**What this task involves**
How many of the lines below contain the string "mindestens", counting only exact case matches? Reply with the number alone.

- - -

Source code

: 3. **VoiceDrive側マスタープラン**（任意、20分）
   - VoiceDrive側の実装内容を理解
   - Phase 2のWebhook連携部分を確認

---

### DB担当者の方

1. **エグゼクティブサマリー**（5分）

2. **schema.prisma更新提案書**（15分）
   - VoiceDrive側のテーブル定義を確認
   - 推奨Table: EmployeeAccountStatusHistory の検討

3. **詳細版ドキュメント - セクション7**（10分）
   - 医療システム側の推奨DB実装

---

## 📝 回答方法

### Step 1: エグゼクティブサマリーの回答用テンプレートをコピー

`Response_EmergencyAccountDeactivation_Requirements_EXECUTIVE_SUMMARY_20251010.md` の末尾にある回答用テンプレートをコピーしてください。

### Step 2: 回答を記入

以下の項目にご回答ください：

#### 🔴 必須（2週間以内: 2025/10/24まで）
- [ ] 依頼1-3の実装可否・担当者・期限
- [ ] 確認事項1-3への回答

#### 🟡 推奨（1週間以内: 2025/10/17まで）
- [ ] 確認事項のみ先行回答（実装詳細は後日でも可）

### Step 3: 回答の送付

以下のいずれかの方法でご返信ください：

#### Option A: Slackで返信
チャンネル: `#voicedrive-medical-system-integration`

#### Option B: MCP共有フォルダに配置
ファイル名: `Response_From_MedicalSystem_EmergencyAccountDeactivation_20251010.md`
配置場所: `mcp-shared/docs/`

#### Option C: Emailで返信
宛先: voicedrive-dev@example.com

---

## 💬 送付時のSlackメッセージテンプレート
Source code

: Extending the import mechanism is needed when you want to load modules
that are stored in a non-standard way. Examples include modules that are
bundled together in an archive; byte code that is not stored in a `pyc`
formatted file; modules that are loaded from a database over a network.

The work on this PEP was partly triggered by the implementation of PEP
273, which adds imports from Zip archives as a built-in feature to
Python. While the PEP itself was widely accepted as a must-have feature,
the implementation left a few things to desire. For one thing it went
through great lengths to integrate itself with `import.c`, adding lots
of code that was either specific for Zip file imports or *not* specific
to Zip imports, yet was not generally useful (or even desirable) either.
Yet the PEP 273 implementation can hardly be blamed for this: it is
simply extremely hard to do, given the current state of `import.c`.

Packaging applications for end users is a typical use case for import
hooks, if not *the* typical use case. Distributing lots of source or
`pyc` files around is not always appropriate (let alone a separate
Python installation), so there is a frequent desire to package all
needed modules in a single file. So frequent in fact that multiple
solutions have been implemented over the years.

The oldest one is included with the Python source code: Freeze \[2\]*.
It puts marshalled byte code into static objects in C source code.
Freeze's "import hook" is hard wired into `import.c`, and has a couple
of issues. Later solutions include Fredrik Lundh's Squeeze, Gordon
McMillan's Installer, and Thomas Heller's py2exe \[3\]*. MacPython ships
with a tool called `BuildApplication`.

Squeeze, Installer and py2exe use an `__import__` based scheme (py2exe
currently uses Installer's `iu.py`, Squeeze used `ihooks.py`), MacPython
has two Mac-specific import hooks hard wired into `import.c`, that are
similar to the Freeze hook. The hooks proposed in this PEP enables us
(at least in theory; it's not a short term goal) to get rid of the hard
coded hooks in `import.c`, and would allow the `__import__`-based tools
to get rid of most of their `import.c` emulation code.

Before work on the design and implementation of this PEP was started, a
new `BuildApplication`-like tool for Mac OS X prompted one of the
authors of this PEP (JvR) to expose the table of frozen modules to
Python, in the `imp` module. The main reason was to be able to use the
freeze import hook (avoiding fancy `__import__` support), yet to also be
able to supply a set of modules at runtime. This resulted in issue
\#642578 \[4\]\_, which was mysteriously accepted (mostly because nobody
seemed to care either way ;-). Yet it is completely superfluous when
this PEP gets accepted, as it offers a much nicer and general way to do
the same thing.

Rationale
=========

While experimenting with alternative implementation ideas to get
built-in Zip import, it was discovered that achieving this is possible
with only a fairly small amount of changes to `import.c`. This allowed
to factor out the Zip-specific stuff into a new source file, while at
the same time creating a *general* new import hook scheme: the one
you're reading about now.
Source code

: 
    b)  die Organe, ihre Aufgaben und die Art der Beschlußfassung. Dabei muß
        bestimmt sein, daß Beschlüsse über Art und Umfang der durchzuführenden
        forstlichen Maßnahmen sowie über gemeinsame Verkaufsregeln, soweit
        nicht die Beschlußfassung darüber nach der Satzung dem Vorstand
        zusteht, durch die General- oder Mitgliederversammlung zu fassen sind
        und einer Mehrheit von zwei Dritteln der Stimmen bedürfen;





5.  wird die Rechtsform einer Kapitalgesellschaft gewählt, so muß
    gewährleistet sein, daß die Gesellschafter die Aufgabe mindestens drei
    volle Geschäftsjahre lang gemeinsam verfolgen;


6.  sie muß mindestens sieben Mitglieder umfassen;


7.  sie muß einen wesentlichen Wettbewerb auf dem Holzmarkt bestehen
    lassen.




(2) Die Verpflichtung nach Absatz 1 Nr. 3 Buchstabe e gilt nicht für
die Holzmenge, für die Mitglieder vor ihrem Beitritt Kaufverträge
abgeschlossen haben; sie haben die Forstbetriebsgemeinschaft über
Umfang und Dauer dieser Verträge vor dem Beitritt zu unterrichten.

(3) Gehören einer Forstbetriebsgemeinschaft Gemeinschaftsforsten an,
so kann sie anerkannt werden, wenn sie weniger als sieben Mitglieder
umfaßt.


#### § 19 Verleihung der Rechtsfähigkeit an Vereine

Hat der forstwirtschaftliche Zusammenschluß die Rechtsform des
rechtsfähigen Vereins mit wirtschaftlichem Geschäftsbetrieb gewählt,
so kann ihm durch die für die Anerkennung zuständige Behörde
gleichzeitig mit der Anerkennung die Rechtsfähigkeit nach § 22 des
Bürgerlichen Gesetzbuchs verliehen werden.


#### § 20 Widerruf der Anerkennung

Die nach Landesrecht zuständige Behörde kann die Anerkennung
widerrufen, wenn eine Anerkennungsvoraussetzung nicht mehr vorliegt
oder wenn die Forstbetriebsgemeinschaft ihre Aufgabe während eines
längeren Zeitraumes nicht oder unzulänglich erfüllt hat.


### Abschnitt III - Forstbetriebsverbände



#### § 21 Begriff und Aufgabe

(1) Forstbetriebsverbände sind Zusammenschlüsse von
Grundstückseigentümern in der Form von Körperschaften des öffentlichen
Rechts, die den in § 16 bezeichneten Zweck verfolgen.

- - -

**Reply to the task**
2